O advogado-geral da União, Luís Inácio Adams, negou nesta quarta-feira (22/8) que a presidente Dilma Rousseff tenha optado por endurecer contra os grevistas, mas defendeu uma lei de greve para o serviço público. ''O governo não é duro, ele só cumpre a lei. O governo não pode ter prostração, ser obrigado a aceitar a demanda só porque ela foi feita'', argumentou. As informações são do portal Terra.

Adams disse ser favorável, por exemplo, a uma definição própria do percentual mínimo de servidores que devem trabalhar — entre 50% e 100%, dependendo do setor — e mais clareza sobre o tratamento às operações-padrão, assim como a regulamentação de paralisações em períodos-chave para o país. ''É razoável greve no período eleitoral, impedindo o cidadão de exercer o seu direito mais democrático que é votar?'', indaga.

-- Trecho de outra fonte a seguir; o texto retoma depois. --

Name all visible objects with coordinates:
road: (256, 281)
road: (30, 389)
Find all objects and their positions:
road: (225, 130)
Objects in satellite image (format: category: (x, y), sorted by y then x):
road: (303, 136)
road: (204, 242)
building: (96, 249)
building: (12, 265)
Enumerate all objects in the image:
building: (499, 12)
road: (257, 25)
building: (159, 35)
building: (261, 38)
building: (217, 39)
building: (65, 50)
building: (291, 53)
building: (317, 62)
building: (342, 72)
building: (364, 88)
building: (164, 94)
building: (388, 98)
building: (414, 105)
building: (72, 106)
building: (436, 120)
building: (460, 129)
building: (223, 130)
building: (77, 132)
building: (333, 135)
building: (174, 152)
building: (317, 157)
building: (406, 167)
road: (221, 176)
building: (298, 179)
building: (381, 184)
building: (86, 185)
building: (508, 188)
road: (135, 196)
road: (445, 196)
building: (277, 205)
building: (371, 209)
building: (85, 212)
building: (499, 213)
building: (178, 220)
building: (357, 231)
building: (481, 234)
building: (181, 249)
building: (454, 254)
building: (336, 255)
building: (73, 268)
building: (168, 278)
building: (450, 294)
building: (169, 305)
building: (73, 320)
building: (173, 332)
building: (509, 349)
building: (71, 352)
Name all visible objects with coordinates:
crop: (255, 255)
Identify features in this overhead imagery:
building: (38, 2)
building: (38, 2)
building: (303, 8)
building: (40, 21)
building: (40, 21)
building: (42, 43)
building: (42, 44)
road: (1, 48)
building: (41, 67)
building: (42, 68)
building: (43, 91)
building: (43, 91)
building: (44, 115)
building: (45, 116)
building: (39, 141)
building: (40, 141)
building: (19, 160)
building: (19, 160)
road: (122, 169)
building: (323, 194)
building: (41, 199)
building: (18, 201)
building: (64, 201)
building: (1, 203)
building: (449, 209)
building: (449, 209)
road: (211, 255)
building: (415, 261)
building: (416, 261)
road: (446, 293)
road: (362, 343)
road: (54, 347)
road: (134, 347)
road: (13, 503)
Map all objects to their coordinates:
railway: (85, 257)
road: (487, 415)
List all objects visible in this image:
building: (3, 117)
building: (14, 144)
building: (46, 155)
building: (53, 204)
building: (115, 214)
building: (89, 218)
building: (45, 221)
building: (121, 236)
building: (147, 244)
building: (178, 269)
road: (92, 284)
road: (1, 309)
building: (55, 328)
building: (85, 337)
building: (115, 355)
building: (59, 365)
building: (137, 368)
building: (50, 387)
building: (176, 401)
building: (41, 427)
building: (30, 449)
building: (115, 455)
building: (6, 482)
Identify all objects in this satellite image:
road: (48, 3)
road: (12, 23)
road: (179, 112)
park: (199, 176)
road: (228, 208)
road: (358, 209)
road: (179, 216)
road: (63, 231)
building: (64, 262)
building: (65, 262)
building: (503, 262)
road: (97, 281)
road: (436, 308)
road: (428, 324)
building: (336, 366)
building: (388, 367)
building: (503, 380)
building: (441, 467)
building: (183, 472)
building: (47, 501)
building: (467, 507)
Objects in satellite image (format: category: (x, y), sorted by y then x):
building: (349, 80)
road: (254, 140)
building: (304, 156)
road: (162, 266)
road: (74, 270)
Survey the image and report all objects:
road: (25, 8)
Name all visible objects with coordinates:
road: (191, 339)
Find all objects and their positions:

O ministro também acredita que a nova lei de greve do serviço público deve trazer punições mais severas a servidores que desrespeitarem a legislação em vigor ou decisões judiciais, ou ainda àqueles que fazem piquetes, colocam cadeados e agridem colegas para impedi-los de chegar ao local de trabalho.

Adams disse que a nova legislação é necessária para ''não termos situação de abandono''. O ministro acredita que a lei da iniciativa privada serve de base, mas não é ideal, pois o serviço público é focado no atendimento ao cidadão, enquanto o serviço privado visa ao lucro.

De acordo com ele, as decisões judiciais recentes e a proposta de reajuste apresentada pelo governo deverão colaborar para enfraquecer o movimento.

''O governo apresentou uma proposta muito boa, que mantém o poder aquisitivo nos próximos três anos. A Justiça tem sustentado vários Mandados de Segurança e várias tentativas de suspender cortes de ponto foram indeferidas'', avalia Adams.